Segment Open

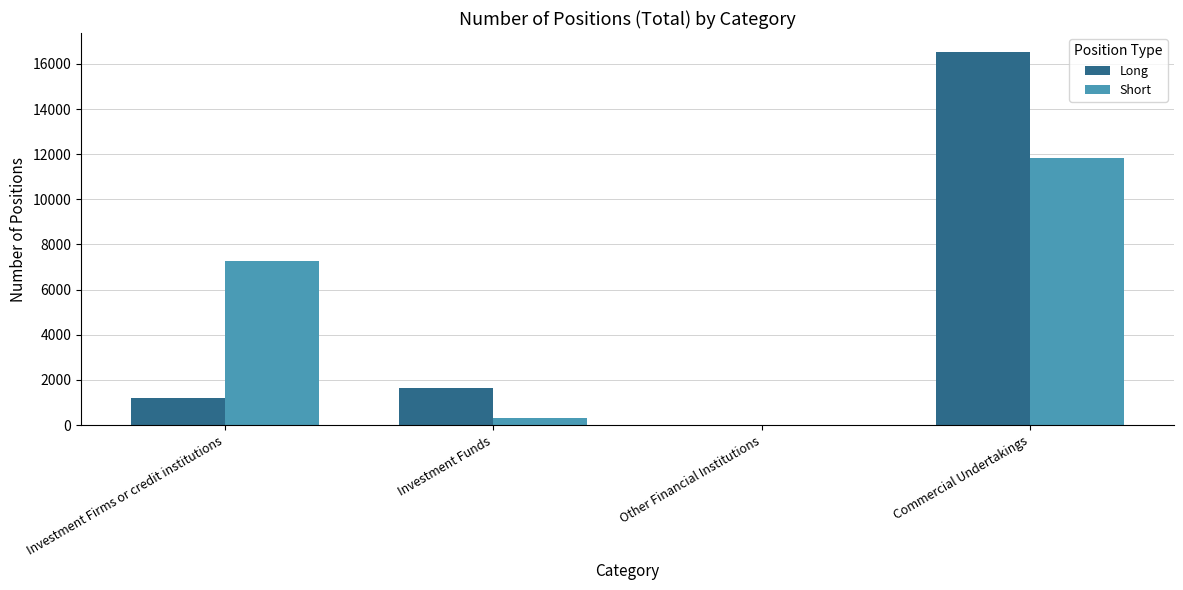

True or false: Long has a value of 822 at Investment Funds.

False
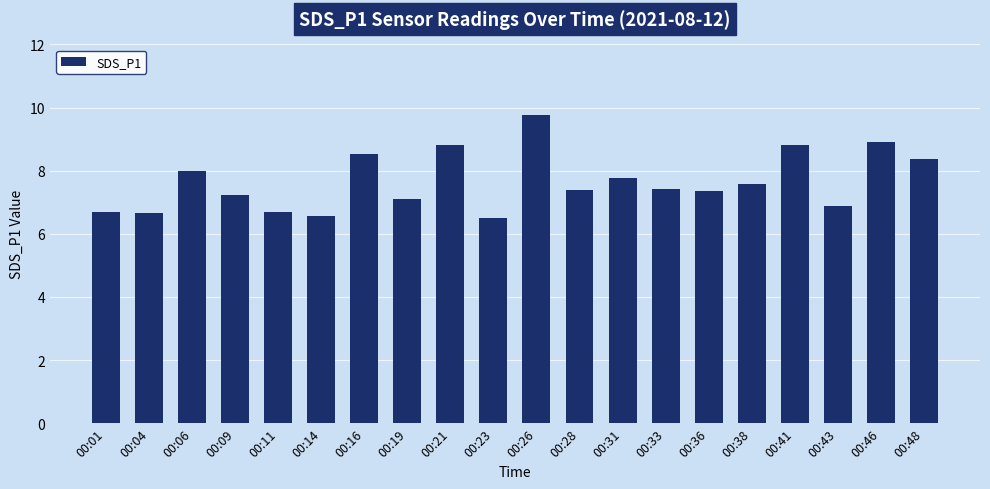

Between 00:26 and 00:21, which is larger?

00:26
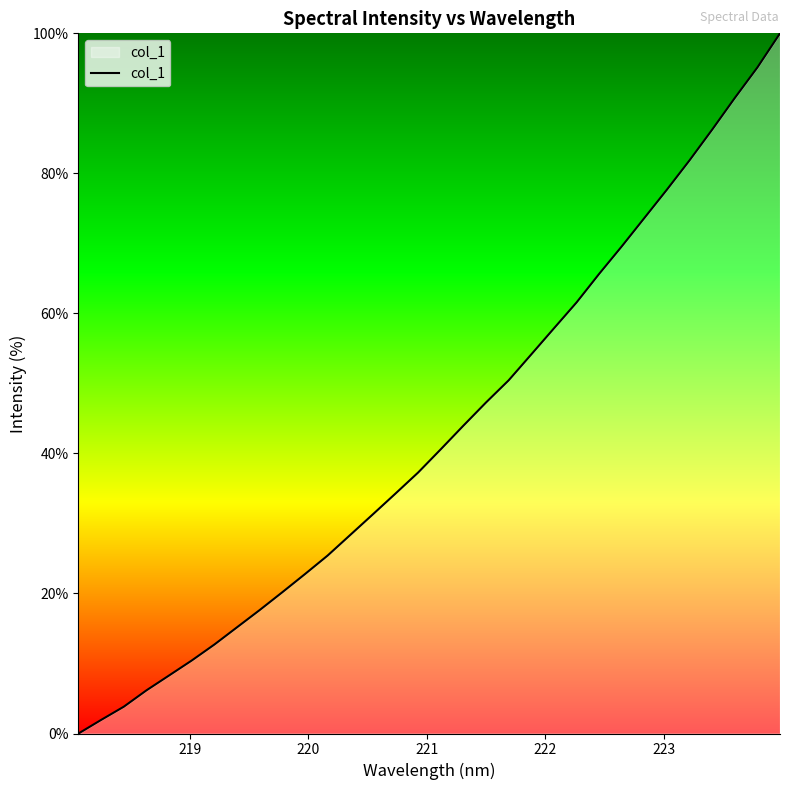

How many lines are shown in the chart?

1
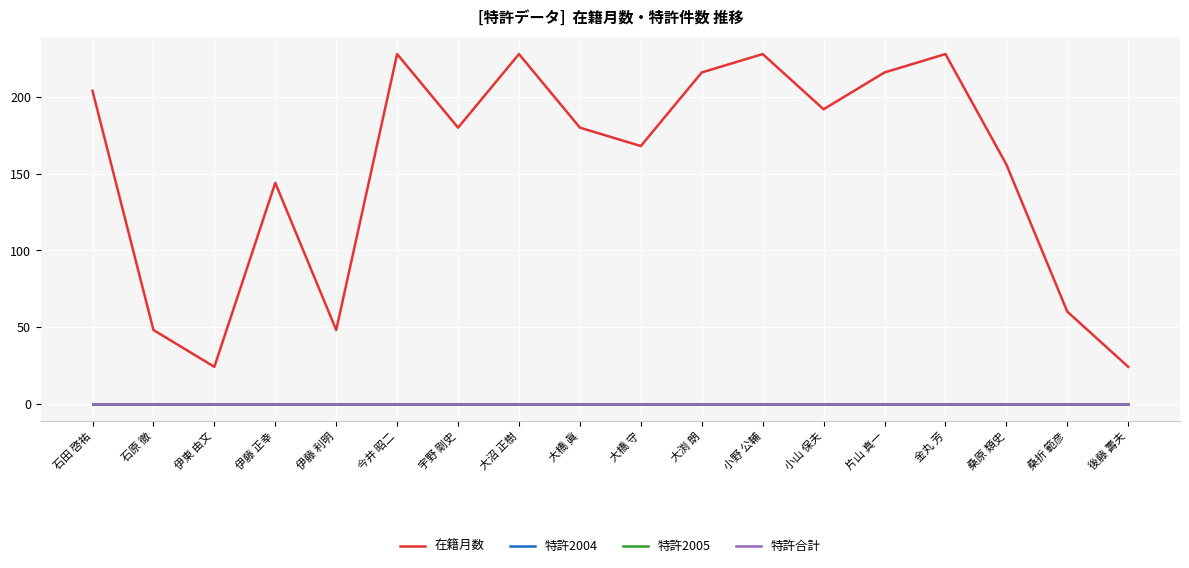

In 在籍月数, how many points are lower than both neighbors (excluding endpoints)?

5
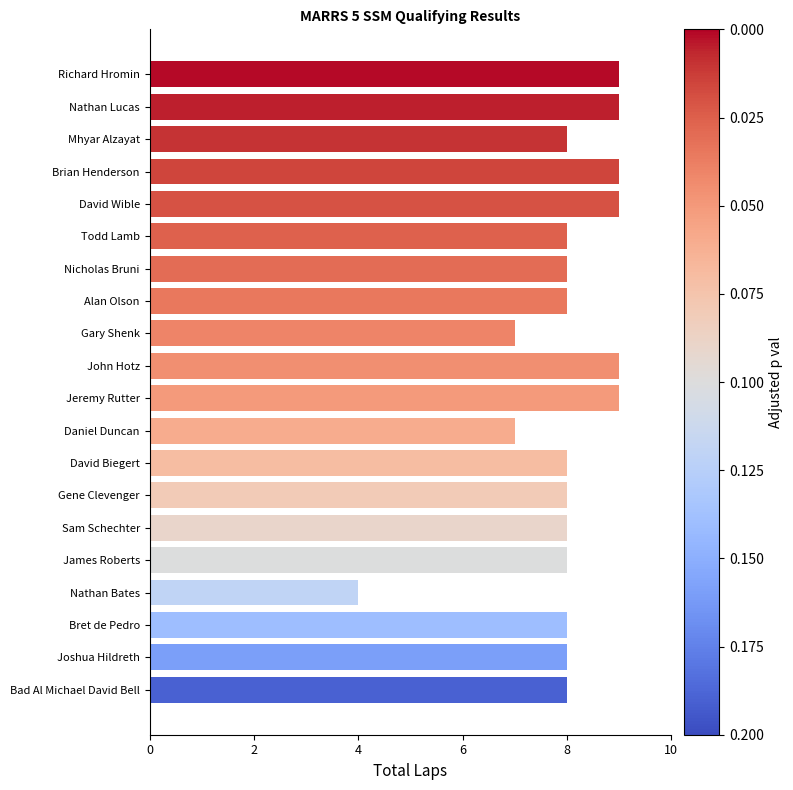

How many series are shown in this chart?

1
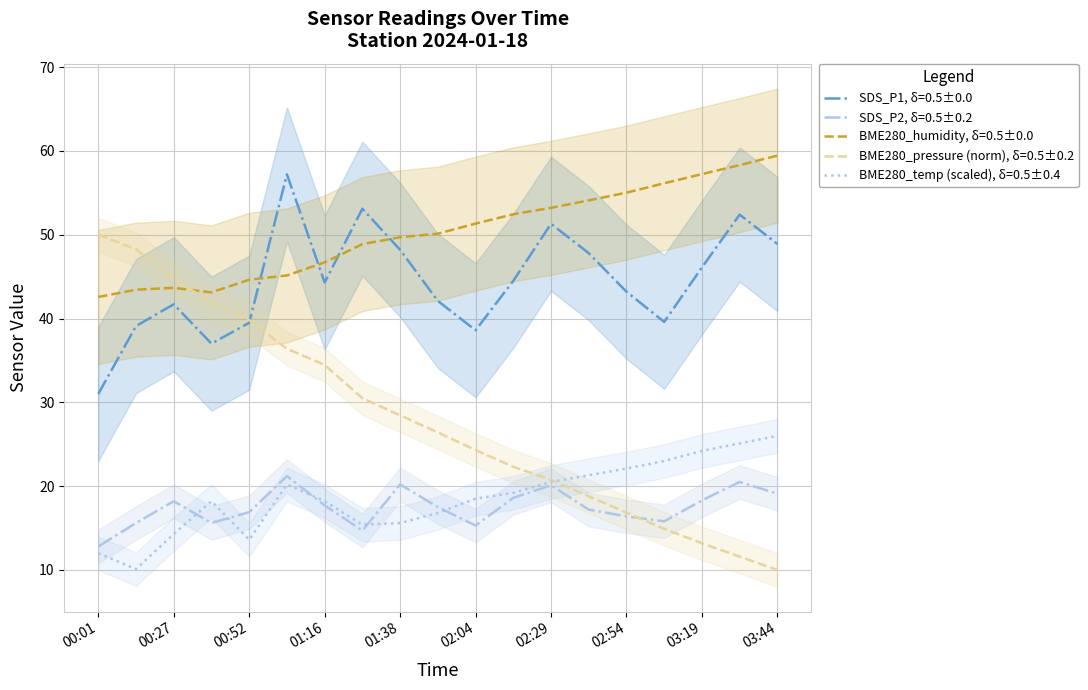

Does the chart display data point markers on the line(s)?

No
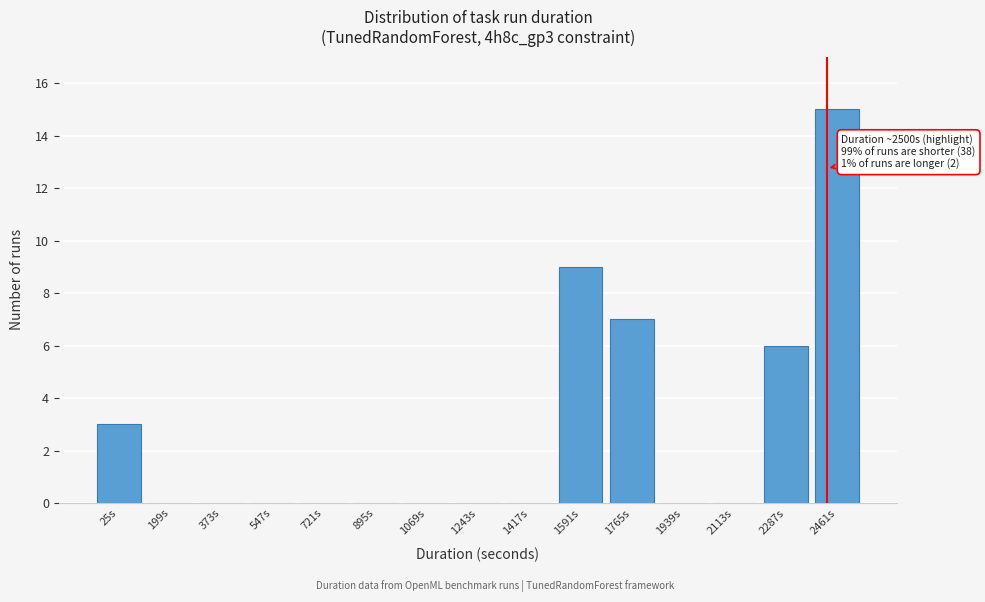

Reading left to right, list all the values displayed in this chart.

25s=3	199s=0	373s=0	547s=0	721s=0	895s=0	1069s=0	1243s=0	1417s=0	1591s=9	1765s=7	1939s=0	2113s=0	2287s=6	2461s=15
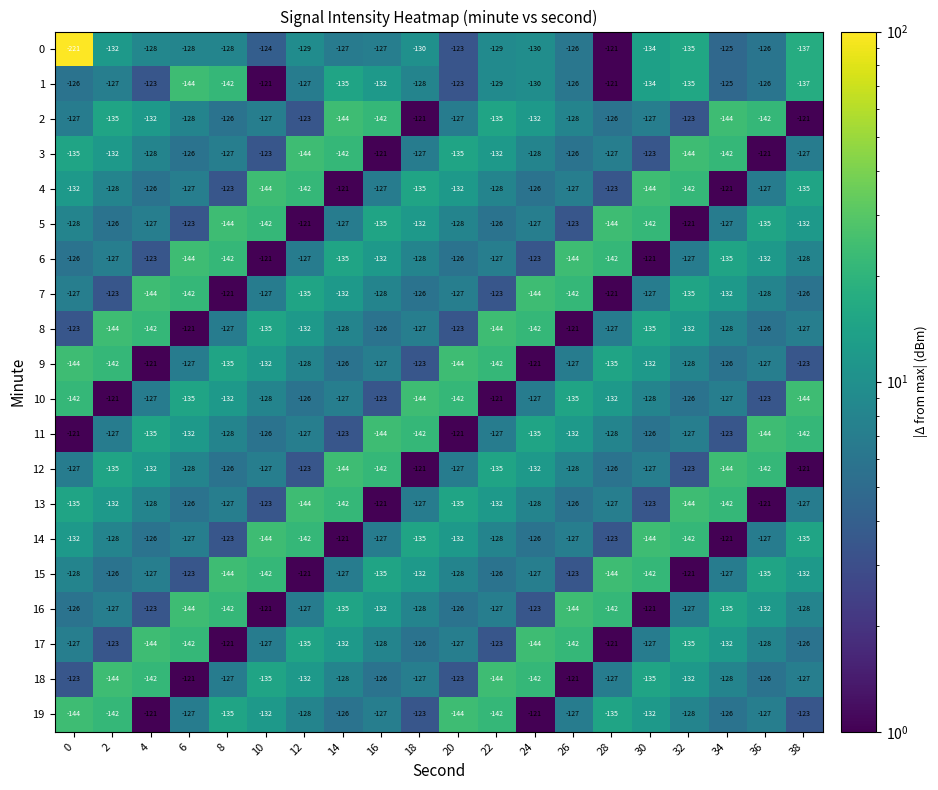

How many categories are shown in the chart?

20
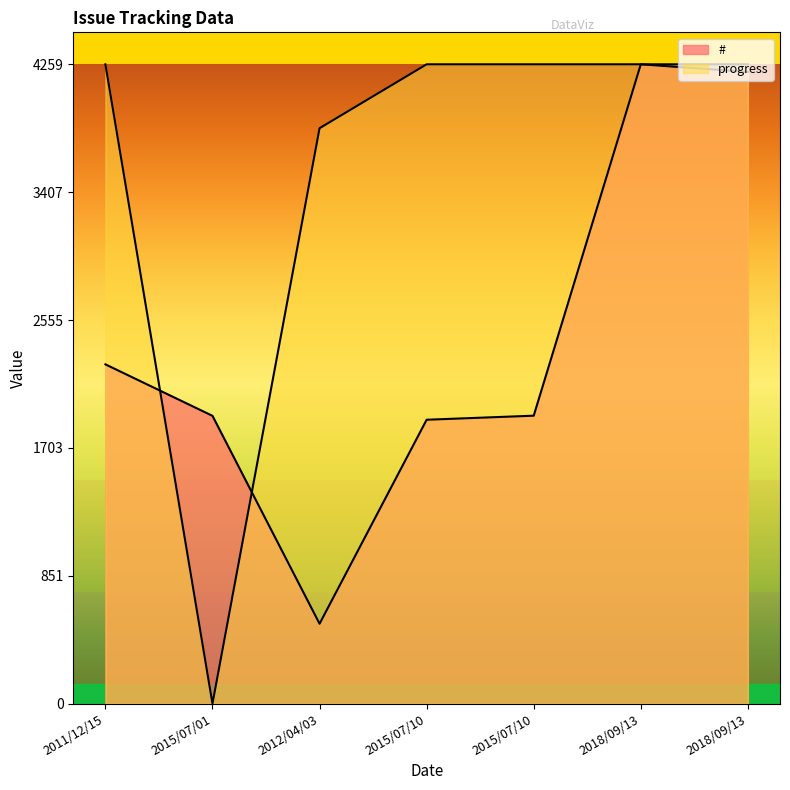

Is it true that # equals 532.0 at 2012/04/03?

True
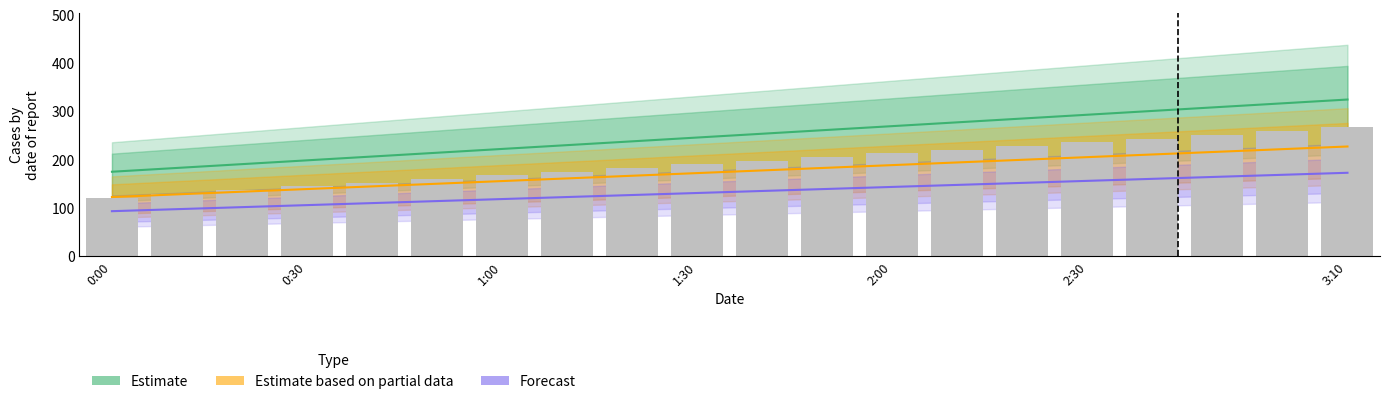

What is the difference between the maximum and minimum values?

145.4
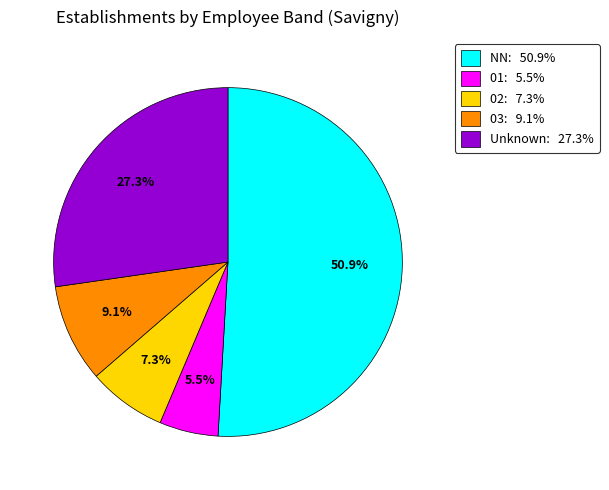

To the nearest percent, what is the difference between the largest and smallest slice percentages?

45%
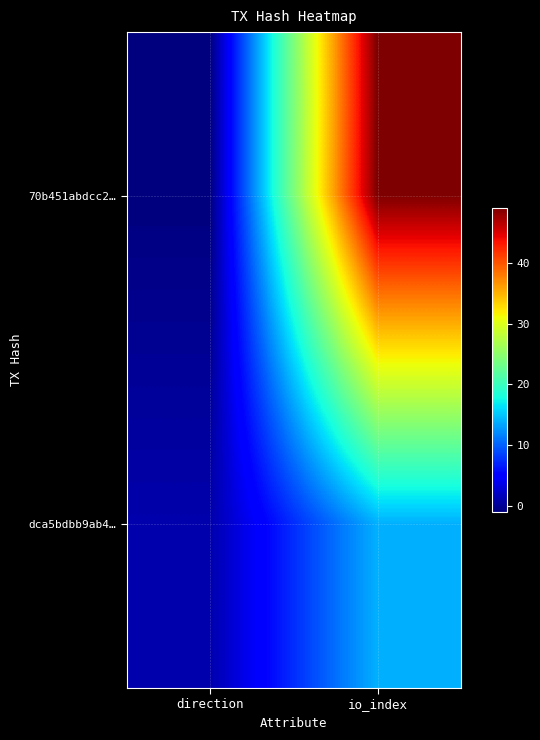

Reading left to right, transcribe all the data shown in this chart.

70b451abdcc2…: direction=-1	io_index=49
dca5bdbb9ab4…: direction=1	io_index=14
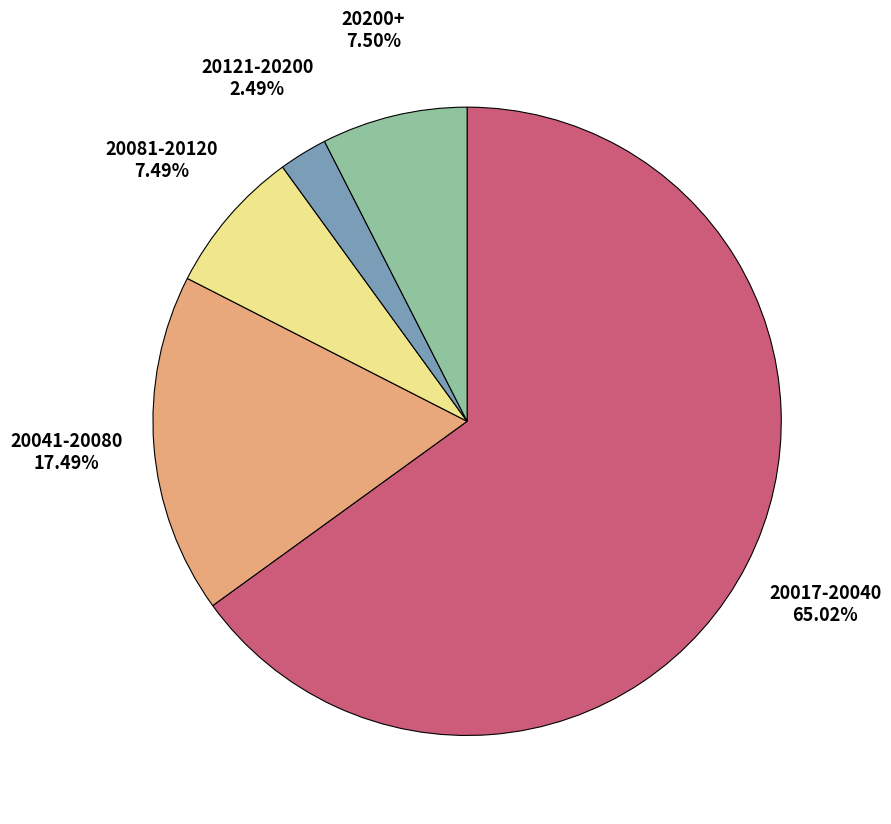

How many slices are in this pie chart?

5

Segment Closed

Task to carry out: List every line in the listing above that contains the string "shown".

Solved exercise:
How many lines are shown in the chart?
How many series are shown in this chart?
How many categories are shown in the chart?
Reading left to right, transcribe all the data shown in this chart.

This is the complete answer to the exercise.